= Exmoor Singers of London Chamber Choir =

Choir based in London

The Exmoor Singers of London Chamber Choir was a choir with a strong focus on music by living composers and in particular British composers. The choir appears to have been inactive since 2017.

In 2007, the choir collaborated with rock group Bloc Party to perform at the BBC Electric Proms, which was broadcast on both BBC2 television and BBC Radio 1. The choir subsequently recorded tracks for Bloc Party album Intimacy, released in 2008. The choir also recorded with rock group Snow Patrol and feature on the album A Hundred Million Suns. Members of the choir subsequently performed with the band on BBC1 television on Later... with Jools Holland. Most recently members of the choir recorded with folk rock group Noah and the Whale.

As hosts of the London Tallis Festival, the choir was broadcast on BBC Radio 3 on 28 October 2007. The choir also appeared regularly on BBC1 television on Songs of Praise.

Exmoor Singers actively promoted music by living composers, in dedicated concerts; by more generally programming new works; and specifically in commissioning new works. For the choir's first concert dedicated entirely to living composers, on 29 May 2002, the group received a four-star review from The Times.
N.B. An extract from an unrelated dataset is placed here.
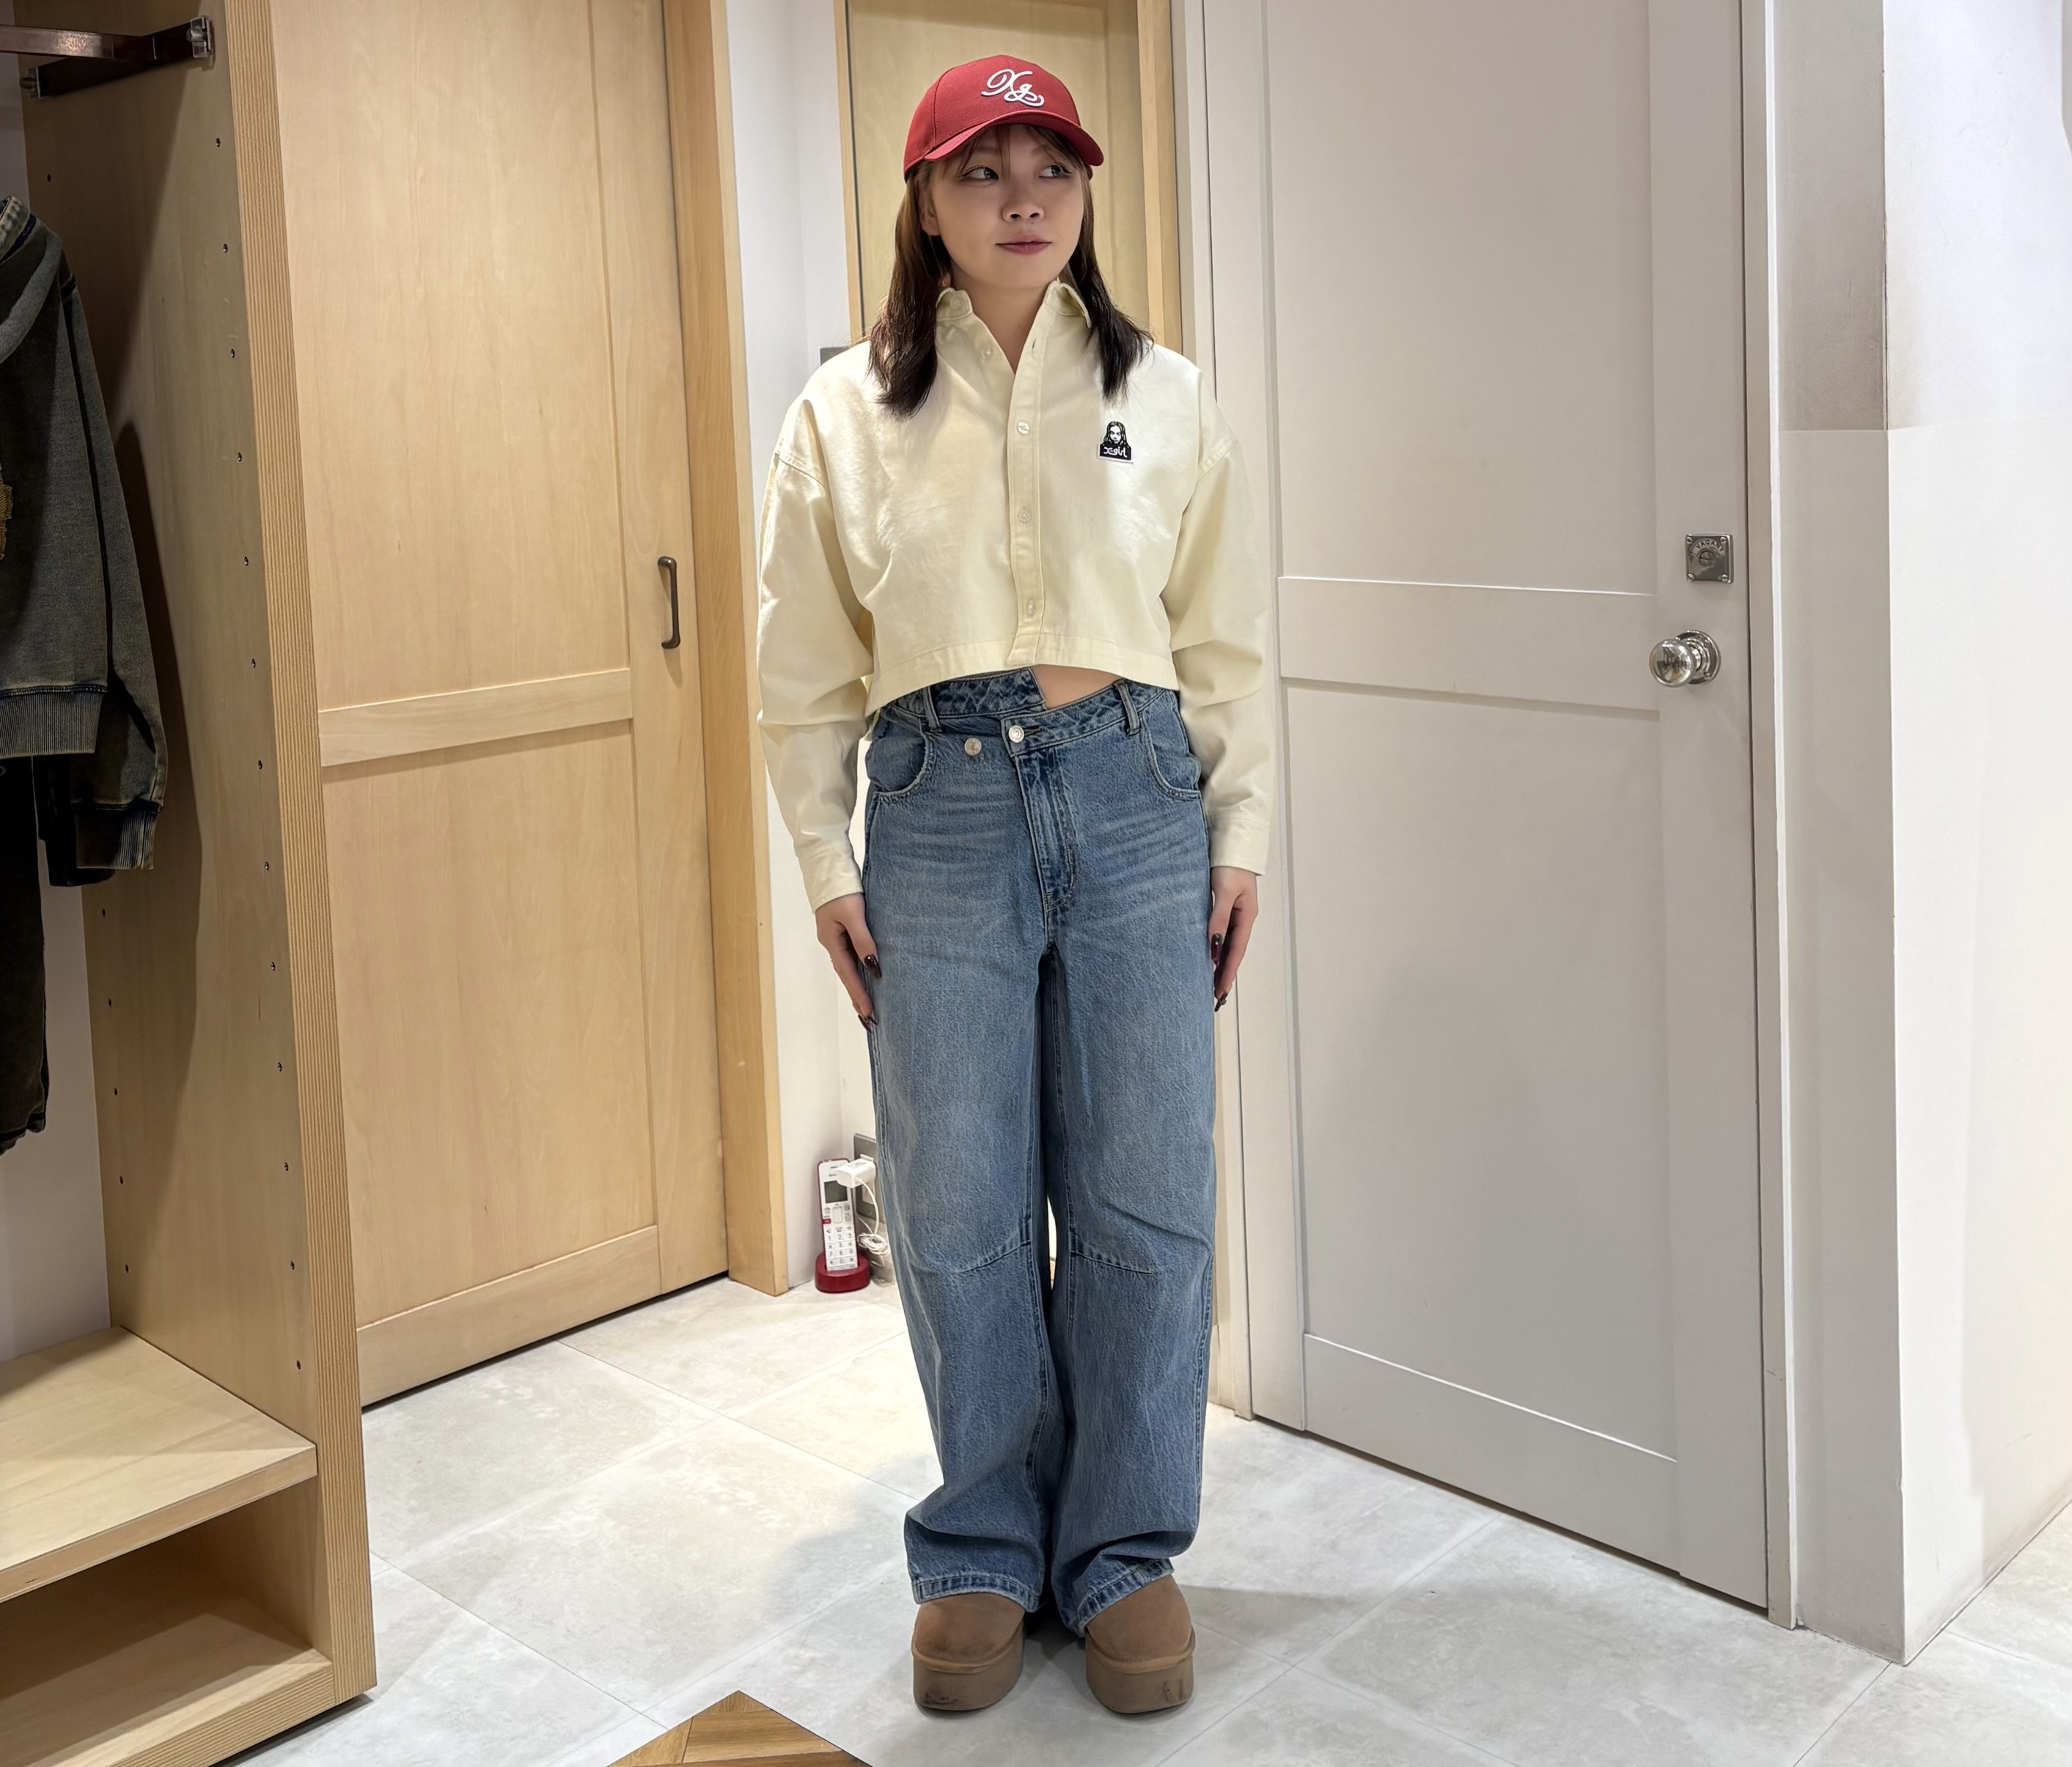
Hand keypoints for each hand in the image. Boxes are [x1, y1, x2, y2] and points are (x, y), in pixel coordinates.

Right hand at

==New commissioned music==
The choir commissioned eight new choral works:
- Sounds: Three Kandinsky Poems (1999) – David Sawer
- This Sceptr'd Isle (2005) – Paul Ayres
- Dreaming England (This Sceptr'd Isle) (2005) – Peter McGarr
- Tentatio (2006) – Jaakko Mäntyjärvi
- Their Lonely Betters (based on a poem by W. H. Auden) (2007) – James Lavino
- Love You Big as the Sky (a Lindisfarne Love Song) (2007) – Peter McGarr (broadcast in full on BBC Radio 3)
- Three Auden Settings (based on poems by W. H. Auden) (2008) - James Lavino
- Visitations (text adapted by James Lavino from the Book of Ezekiel) (2010) - James Lavino

The two works commissioned in 2005 entitled This Sceptr'd Isle may be the only settings for choir based on the speech in William Shakespeare's King Richard II, Act 2 scene 1.

Tentatio, Love You Big as the Sky and Visitations were commissioned for the Tallis Festival, and are 40-part unaccompanied works inspired by Thomas Tallis' Spem in alium.